The Adventures Of The Flying Cadets (Serial)
Picture:
C Sound: C Extras: D Chapters: C+
One way
to see how bad B-movies with A budgets fail is to compare similar material from
years ago. This surfaced again when I
watched The Adventures of the Flying
Cadets (1938), a Universal Pictures serial in a semi-lucky 13 chapters that
tells the story of how four trainees in the U.S. Air Corps battle a Nazi spy
ring. The recent film in question is
Tony Scott’s 1986 propaganda/Music Video hootfest Top Gun. You know, the film
where the cadets sort of party and fly all the time, then because no other unit
of fighter plane pilots are available, fight then-Soviet MiG jets.
Back
then, everyone laughed at the idea that no team would be nearby if such a thing
occurred, after the events of 9/11/01, the propaganda is exposed in the
ugliest possible way. No one will ever
laugh at that moment again, knowing the new truth it holds. The Flying
Cadets waste no time here, especially having many more hours than Tom Cruise,
Val Kilmer, Anthony Edwards, and Rick Rossovich have to fill.
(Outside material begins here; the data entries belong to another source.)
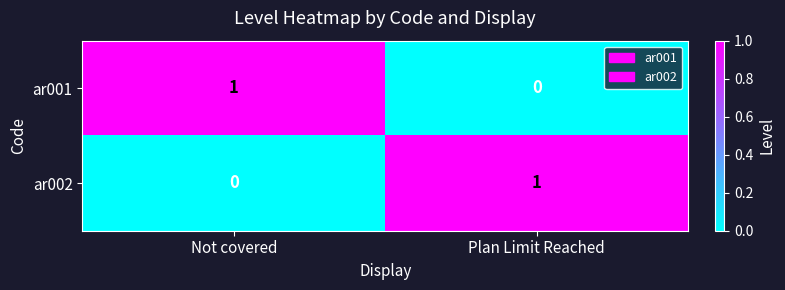

Reading left to right, what are all the values shown in this chart?

ar001: 1	0
ar002: 0	1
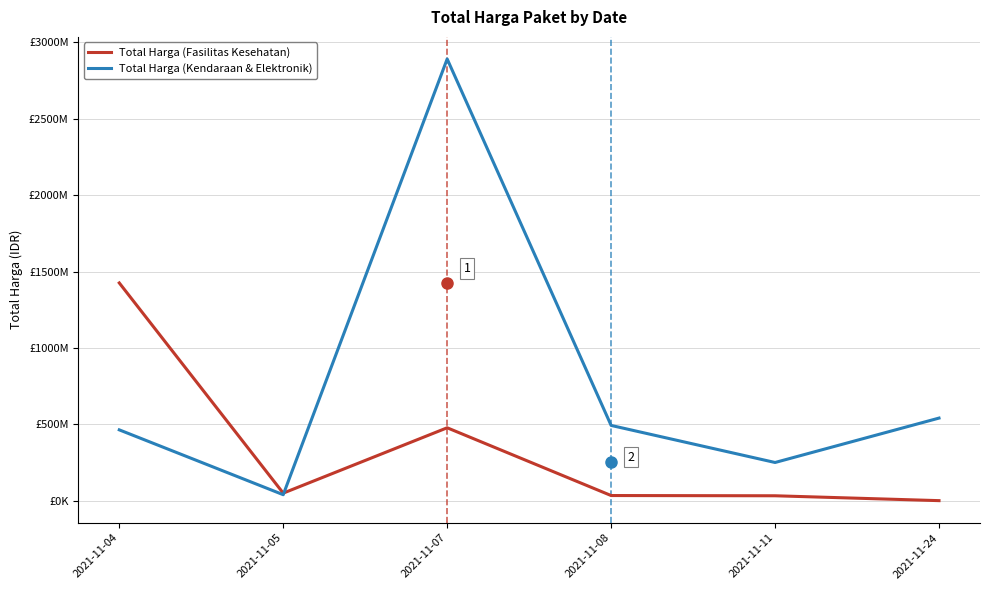

What are all the series names shown in the legend?

Total Harga (Fasilitas Kesehatan), Total Harga (Kendaraan & Elektronik)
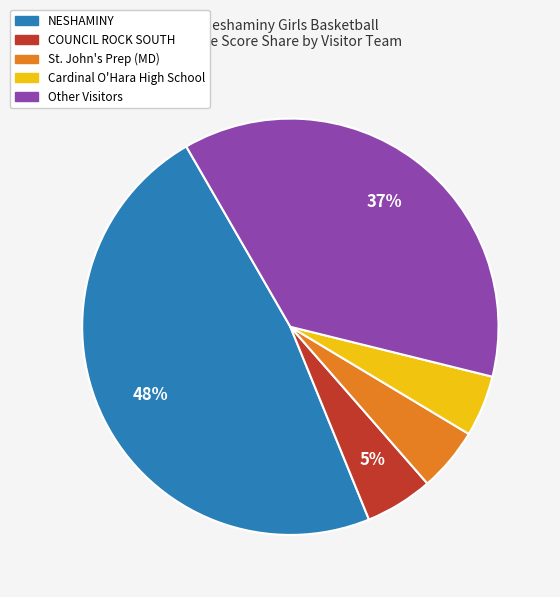

What percentage is the NESHAMINY slice, to the nearest percent?

48%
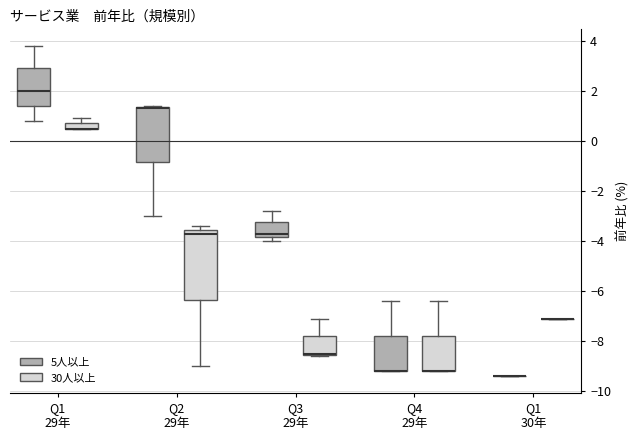

Which box is the tallest, from its lower edge to its upper edge?

Q2 29年 (30人以上)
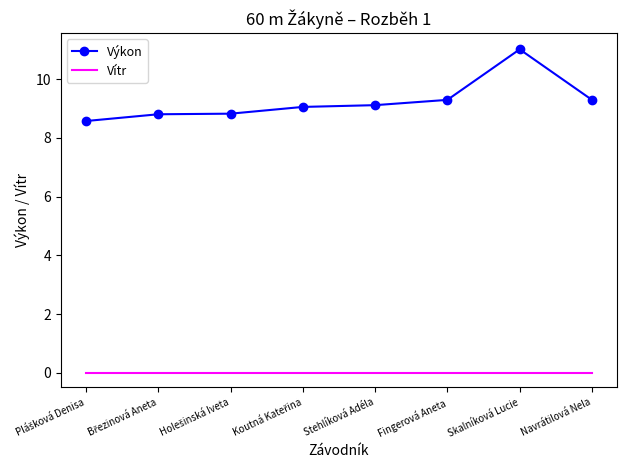

Count the number of data series in this chart.

2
When a series of murders can be traced to
agents of The Third Reich, this older “fab four” picks up the clues and follows
up on them, discovering the Nazi-supported terrorism. Faster than you can say The Hardy Boys, they
are hot on the trail of the Fifth Column-types, all of which the adults are
oblivious to. The chapters are as
follows:
1)
The Black Hangman Strikes
2)
Menaced By Murderers
3)
Into The Flames
4)
Doorway Of Death
5)
Crashed In A Crater
6)
Rendezvous With Doom
7)
Gestapo Execution
8)
Master Of Treachery
9)
Wings Of Destruction
10) Caught In The Caves Of
An-Kar-Ban
11) Hostages For Treason
12) The Black Hangman Strikes Again
13) The Toll Of Treason
This is
not the outright propaganda it could have been, but the results are mixed. The cliffhangers are not as suspenseful or as
well executed as Universal’s better chapter plays and the fight scenes are also
tamer. I wonder if kids being involved
are one of the reasons. If it is, that
was a mistake. This also does not look
like it had the biggest budget, even for its time, so the result is a curio
that is not offensive or effective. It
is above average and fun for some laughs.
The full
frame black and white images are on the grainy side with the darker scenes suffering
detail problems, but this seems to do more with the material used than the
actual DVD transfer. It is old at worse
and watchable at best. The Dolby Digital
2.0 Mono has the usual background hiss and for-its-age distortion, but it also
occurrently has additional distortion in spots that was distracting, but again
from the original source, not the transfer or digital mastering. The only extras are four trailers for other
serials VCI has available or is about to issue on DVD.
Of
course, this serial was made before Pearl Harbor and most people did not realize
what was really ahead. The naïveté is
somewhat charming and sad at the same time.
There are more exciting serials than The Adventures of the Flying Cadets, but there have been much
worse, and it certainly is not as condescending as Top Gun so we can give it that credit.